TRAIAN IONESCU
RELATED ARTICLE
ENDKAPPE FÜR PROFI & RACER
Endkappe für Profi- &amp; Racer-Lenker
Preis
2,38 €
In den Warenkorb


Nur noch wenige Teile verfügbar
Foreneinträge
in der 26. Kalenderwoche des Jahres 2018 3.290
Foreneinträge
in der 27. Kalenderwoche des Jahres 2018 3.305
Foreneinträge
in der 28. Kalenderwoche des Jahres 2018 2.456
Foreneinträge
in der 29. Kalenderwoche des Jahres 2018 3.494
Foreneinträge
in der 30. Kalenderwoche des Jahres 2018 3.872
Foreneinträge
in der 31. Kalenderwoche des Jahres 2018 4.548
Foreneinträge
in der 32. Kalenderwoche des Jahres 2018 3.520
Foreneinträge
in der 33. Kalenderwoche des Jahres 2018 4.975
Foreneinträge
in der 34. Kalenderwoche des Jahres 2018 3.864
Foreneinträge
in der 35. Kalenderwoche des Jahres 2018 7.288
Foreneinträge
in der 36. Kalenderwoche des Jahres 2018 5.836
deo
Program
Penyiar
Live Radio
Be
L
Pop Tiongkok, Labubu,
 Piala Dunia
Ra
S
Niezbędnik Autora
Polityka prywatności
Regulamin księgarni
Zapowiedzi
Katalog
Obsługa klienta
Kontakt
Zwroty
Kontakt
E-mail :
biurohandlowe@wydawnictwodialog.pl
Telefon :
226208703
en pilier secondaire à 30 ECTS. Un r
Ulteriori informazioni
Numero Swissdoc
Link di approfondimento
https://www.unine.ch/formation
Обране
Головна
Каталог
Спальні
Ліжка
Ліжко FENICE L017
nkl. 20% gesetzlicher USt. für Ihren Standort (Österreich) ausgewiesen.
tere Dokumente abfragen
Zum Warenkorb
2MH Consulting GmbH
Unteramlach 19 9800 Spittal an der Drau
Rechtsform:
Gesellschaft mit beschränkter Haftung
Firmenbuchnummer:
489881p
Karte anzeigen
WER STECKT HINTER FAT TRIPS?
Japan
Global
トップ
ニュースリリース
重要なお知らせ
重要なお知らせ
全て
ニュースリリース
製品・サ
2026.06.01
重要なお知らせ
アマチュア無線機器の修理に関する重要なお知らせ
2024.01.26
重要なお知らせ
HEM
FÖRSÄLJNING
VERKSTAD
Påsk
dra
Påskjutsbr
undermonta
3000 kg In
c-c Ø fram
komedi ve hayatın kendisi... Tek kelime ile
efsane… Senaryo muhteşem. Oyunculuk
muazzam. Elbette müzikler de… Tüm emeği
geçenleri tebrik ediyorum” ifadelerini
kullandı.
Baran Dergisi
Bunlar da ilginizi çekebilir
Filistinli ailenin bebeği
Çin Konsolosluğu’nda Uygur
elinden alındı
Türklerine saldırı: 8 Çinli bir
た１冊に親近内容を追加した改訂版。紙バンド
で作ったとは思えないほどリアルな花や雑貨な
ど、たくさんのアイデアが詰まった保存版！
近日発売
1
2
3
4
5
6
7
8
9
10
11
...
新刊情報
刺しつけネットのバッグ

————————

Request. Tell how many lines above contain the word "Jahres". Nothing but the number is needed.

Response for this exercise. 11